* [Work request] Within the entries that follow, show each line where the word "Left" occurs.

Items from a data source
= = = =

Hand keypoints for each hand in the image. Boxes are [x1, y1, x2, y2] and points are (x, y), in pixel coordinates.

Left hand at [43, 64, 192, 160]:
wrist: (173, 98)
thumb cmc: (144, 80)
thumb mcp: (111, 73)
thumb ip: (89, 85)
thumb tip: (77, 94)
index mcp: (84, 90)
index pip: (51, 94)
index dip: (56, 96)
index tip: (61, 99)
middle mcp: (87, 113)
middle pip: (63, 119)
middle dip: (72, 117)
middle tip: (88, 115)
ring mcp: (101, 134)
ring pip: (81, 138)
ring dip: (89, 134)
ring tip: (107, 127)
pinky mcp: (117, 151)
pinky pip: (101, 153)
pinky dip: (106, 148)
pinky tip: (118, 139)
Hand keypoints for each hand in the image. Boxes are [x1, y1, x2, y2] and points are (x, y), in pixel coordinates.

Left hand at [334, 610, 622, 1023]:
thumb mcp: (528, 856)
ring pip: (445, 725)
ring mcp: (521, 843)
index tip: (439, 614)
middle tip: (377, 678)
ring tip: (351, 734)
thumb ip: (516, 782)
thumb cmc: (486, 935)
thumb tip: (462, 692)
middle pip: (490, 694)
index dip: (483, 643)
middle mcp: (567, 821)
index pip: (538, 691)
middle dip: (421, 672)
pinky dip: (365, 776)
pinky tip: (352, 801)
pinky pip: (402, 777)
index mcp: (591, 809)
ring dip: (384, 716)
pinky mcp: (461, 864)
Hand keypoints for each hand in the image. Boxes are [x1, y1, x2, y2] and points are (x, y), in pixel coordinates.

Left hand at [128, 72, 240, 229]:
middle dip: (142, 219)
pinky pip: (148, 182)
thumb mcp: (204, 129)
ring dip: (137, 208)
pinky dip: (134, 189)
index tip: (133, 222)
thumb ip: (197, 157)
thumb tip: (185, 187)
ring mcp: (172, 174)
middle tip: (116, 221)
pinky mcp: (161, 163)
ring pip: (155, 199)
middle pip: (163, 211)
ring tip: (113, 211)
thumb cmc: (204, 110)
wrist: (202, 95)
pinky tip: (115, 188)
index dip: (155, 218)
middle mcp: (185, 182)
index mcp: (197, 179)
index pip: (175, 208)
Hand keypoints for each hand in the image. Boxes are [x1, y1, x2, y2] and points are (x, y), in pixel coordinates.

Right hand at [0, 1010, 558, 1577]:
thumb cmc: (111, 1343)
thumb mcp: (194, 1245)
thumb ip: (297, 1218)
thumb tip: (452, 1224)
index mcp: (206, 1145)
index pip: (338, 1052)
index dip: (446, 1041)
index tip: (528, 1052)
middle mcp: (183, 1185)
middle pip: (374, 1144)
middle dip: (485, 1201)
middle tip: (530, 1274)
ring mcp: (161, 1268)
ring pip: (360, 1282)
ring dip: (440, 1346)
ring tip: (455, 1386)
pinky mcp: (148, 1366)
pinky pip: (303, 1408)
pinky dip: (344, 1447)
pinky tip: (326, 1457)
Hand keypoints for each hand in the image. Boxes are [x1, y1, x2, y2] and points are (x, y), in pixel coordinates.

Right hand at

= = = =

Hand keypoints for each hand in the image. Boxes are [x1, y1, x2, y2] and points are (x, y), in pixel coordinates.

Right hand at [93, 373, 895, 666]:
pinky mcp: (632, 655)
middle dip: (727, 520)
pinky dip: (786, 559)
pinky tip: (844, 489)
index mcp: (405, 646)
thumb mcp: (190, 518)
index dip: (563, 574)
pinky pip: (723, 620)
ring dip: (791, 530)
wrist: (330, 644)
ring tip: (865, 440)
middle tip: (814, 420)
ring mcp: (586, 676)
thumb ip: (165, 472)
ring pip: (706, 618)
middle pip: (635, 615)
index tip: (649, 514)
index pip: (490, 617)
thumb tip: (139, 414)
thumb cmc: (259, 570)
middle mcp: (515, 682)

= = = =

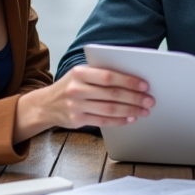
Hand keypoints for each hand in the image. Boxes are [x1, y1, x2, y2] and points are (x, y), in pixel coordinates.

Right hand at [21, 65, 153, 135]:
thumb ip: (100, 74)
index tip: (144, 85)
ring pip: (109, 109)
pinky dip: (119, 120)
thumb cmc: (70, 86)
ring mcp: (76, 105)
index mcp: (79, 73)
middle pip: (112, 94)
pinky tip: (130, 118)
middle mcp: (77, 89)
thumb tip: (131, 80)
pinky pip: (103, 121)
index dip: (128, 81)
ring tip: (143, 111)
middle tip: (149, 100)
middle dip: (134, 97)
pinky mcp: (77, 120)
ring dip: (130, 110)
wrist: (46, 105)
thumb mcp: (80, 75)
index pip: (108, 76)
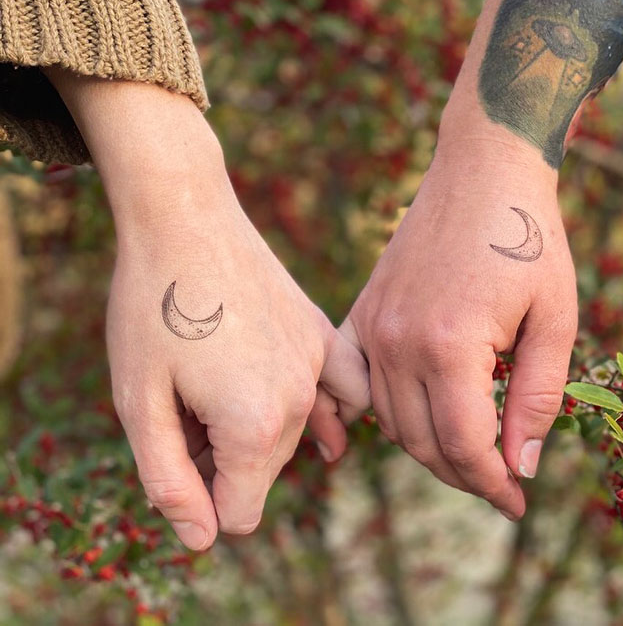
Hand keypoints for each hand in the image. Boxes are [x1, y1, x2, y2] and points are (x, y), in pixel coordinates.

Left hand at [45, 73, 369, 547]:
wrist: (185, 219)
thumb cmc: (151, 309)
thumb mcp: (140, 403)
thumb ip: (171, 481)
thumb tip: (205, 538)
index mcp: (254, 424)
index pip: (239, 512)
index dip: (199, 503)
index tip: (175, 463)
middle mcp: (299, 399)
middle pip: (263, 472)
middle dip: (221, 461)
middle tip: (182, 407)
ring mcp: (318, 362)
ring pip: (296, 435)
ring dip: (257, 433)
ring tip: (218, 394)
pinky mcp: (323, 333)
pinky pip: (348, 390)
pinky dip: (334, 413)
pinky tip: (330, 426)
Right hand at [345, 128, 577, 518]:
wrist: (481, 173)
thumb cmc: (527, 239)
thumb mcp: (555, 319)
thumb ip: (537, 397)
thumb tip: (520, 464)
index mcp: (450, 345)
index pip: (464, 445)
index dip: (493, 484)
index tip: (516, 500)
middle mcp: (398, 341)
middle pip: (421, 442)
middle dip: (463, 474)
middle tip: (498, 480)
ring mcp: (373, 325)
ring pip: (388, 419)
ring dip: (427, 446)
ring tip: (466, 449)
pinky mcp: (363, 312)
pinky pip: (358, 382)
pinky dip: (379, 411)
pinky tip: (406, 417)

= = = =

* [Task solution]
Left hand at [43, 64, 192, 160]:
Left hand at [334, 610, 622, 1023]:
Left hand at [128, 72, 240, 229]:
Left hand at [45, 73, 369, 547]:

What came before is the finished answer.